:: CONSIGNE ::
Recopiez à l'identique les lignes de la liste ci-dessous, depuis son début jusqu'à la ligne contenant « genus: Leontopodium », celle-ci comprise.

:: DONNÉES FOURNIES ::
╔══

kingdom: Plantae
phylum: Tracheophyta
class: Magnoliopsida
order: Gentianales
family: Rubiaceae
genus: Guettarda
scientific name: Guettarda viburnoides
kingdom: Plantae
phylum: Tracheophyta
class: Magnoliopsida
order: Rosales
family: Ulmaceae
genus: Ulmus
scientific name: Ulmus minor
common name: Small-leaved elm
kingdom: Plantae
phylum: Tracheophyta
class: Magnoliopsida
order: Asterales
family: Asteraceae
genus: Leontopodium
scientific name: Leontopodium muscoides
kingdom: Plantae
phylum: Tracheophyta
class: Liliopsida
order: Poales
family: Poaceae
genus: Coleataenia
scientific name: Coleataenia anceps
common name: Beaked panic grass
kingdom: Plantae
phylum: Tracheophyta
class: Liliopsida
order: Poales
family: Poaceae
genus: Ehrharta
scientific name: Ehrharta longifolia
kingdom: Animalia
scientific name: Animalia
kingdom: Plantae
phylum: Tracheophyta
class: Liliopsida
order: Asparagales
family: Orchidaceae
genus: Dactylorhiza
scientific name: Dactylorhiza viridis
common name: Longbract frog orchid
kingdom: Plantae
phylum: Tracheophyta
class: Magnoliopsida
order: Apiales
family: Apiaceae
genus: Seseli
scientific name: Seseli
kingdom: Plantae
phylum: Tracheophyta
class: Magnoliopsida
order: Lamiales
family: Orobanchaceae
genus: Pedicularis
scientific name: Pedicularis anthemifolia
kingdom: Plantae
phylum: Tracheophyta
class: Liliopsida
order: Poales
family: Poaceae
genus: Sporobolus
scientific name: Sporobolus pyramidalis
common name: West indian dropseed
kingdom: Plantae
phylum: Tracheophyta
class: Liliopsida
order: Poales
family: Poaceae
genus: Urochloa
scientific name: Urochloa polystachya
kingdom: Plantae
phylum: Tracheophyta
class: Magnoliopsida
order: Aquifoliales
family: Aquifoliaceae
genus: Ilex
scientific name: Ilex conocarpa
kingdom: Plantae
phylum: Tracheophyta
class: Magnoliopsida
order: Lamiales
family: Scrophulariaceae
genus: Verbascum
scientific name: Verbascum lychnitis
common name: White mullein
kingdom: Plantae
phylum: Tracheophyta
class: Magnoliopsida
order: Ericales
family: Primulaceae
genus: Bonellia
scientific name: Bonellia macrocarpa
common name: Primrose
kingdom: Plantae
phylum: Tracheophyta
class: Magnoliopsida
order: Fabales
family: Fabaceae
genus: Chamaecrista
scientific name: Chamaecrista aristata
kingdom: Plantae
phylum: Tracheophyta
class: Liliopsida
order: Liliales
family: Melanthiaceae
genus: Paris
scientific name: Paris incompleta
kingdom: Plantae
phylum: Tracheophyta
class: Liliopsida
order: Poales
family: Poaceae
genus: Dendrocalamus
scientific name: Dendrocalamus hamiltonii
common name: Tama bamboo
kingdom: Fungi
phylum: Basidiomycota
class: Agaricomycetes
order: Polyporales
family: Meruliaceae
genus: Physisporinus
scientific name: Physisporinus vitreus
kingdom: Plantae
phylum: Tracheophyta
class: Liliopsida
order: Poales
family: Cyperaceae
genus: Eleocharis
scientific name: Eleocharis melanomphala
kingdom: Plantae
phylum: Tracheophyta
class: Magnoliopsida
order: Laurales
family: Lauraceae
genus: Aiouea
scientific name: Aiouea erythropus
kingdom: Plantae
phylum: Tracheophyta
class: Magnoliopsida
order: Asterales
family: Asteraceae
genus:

╚══

:: RÉPONSE ATTENDUE ::
kingdom: Plantae
phylum: Tracheophyta
class: Magnoliopsida
order: Gentianales
family: Rubiaceae
genus: Guettarda
scientific name: Guettarda viburnoides
kingdom: Plantae
phylum: Tracheophyta
class: Magnoliopsida
order: Rosales
family: Ulmaceae
genus: Ulmus
scientific name: Ulmus minor
common name: Small-leaved elm
kingdom: Plantae
phylum: Tracheophyta
class: Magnoliopsida
order: Asterales
family: Asteraceae
genus: Leontopodium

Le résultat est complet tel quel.